→ **Given records**
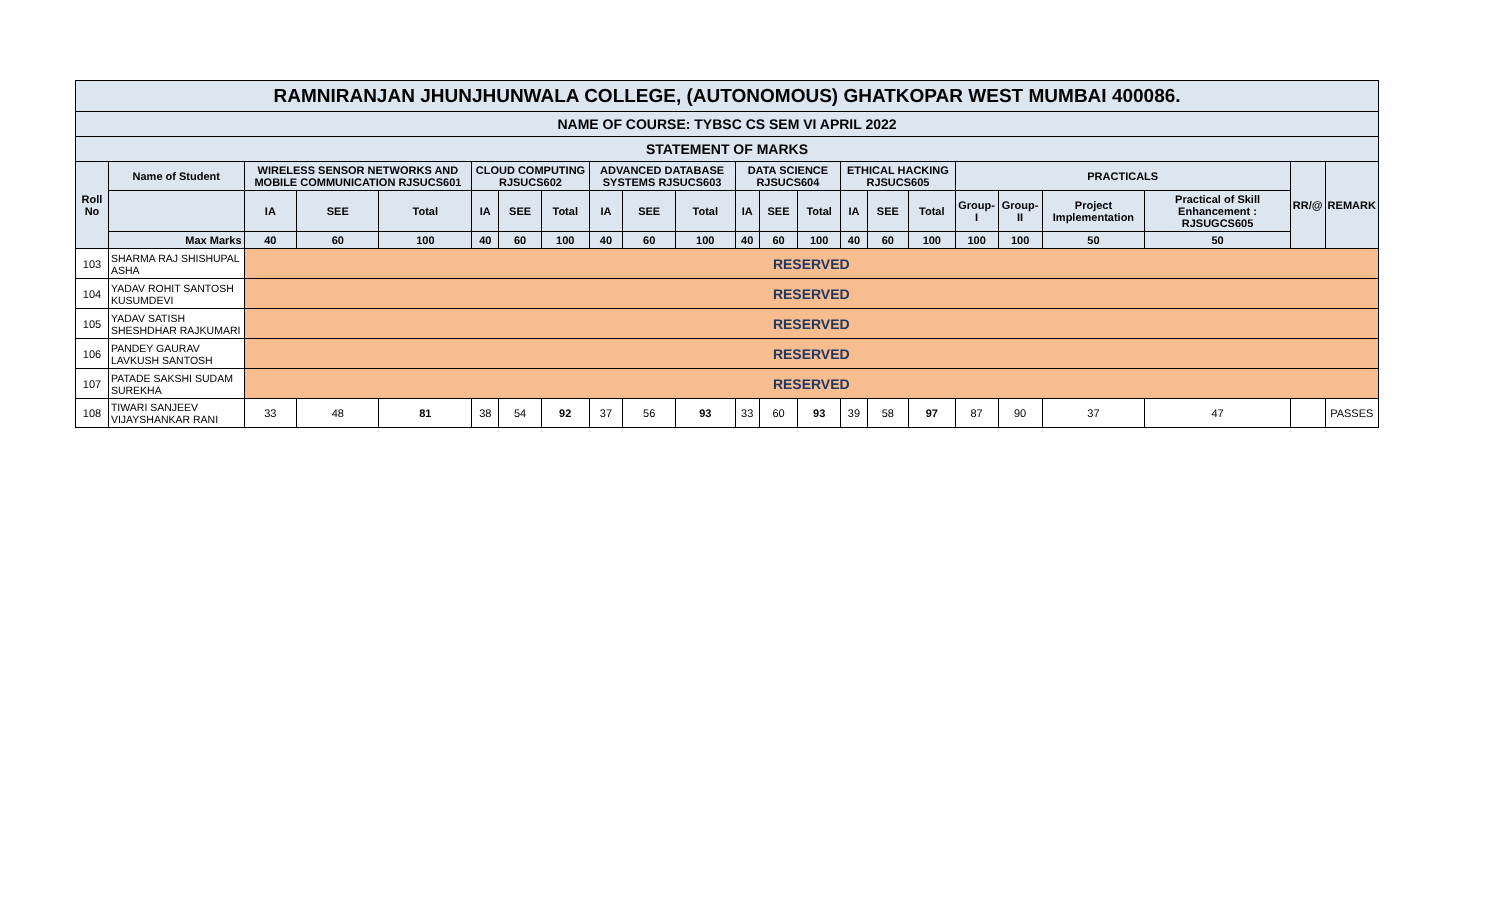| RAMNIRANJAN JHUNJHUNWALA COLLEGE, (AUTONOMOUS) GHATKOPAR WEST MUMBAI 400086. | | | | | | | | | | | | | | | | | | | | | | |
| NAME OF COURSE: TYBSC CS SEM VI APRIL 2022 | | | | | | | | | | | | | | | | | | | | | | |
| STATEMENT OF MARKS | | | | | | | | | | | | | | | | | | | | | | |
| Roll No | Name of Student | WIRELESS SENSOR NETWORKS AND MOBILE COMMUNICATION RJSUCS601 | | | CLOUD COMPUTING RJSUCS602 | | | ADVANCED DATABASE SYSTEMS RJSUCS603 | | | DATA SCIENCE RJSUCS604 | | | ETHICAL HACKING RJSUCS605 | | | PRACTICALS | | | | RR/@ | REMARK |
| | | IA | SEE | Total | IA | SEE | Total | IA | SEE | Total | IA | SEE | Total | IA | SEE | Total | Group-I | Group-II | Project Implementation | Practical of Skill Enhancement : RJSUGCS605 | | |
| | Max Marks | 40 | 60 | 100 | 40 | 60 | 100 | 40 | 60 | 100 | 40 | 60 | 100 | 40 | 60 | 100 | 100 | 100 | 50 | 50 | | |
| 103 | SHARMA RAJ SHISHUPAL ASHA | RESERVED | | | | | | | | | | | | | | | | | | | | |
| 104 | YADAV ROHIT SANTOSH KUSUMDEVI | RESERVED | | | | | | | | | | | | | | | | | | | | |
| 105 | YADAV SATISH SHESHDHAR RAJKUMARI | RESERVED | | | | | | | | | | | | | | | | | | | | |
| 106 | PANDEY GAURAV LAVKUSH SANTOSH | RESERVED | | | | | | | | | | | | | | | | | | | | |
| 107 | PATADE SAKSHI SUDAM SUREKHA | RESERVED | | | | | | | | | | | | | | | | | | | | |
| 108 | TIWARI SANJEEV VIJAYSHANKAR RANI | 33 | 48 | 81 | 38 | 54 | 92 | 37 | 56 | 93 | 33 | 60 | 93 | 39 | 58 | 97 | 87 | 90 | 37 | 47 | | PASSES |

→ **Required action**
Give back the whole listing as it stands, minus its pictures.

→ **Reply**
| RAMNIRANJAN JHUNJHUNWALA COLLEGE, (AUTONOMOUS) GHATKOPAR WEST MUMBAI 400086. | | | | | | | | | | | | | | | | | | | | | | |
| NAME OF COURSE: TYBSC CS SEM VI APRIL 2022 | | | | | | | | | | | | | | | | | | | | | | |
| STATEMENT OF MARKS | | | | | | | | | | | | | | | | | | | | | | |
| Roll No | Name of Student | WIRELESS SENSOR NETWORKS AND MOBILE COMMUNICATION RJSUCS601 | | | CLOUD COMPUTING RJSUCS602 | | | ADVANCED DATABASE SYSTEMS RJSUCS603 | | | DATA SCIENCE RJSUCS604 | | | ETHICAL HACKING RJSUCS605 | | | PRACTICALS | | | | RR/@ | REMARK |
| | | IA | SEE | Total | IA | SEE | Total | IA | SEE | Total | IA | SEE | Total | IA | SEE | Total | Group-I | Group-II | Project Implementation | Practical of Skill Enhancement : RJSUGCS605 | | |
| | Max Marks | 40 | 60 | 100 | 40 | 60 | 100 | 40 | 60 | 100 | 40 | 60 | 100 | 40 | 60 | 100 | 100 | 100 | 50 | 50 | | |
| 103 | SHARMA RAJ SHISHUPAL ASHA | RESERVED | | | | | | | | | | | | | | | | | | | | |
| 104 | YADAV ROHIT SANTOSH KUSUMDEVI | RESERVED | | | | | | | | | | | | | | | | | | | | |
| 105 | YADAV SATISH SHESHDHAR RAJKUMARI | RESERVED | | | | | | | | | | | | | | | | | | | | |
| 106 | PANDEY GAURAV LAVKUSH SANTOSH | RESERVED | | | | | | | | | | | | | | | | | | | | |
| 107 | PATADE SAKSHI SUDAM SUREKHA | RESERVED | | | | | | | | | | | | | | | | | | | | |
| 108 | TIWARI SANJEEV VIJAYSHANKAR RANI | 33 | 48 | 81 | 38 | 54 | 92 | 37 | 56 | 93 | 33 | 60 | 93 | 39 | 58 | 97 | 87 | 90 | 37 | 47 | | PASSES |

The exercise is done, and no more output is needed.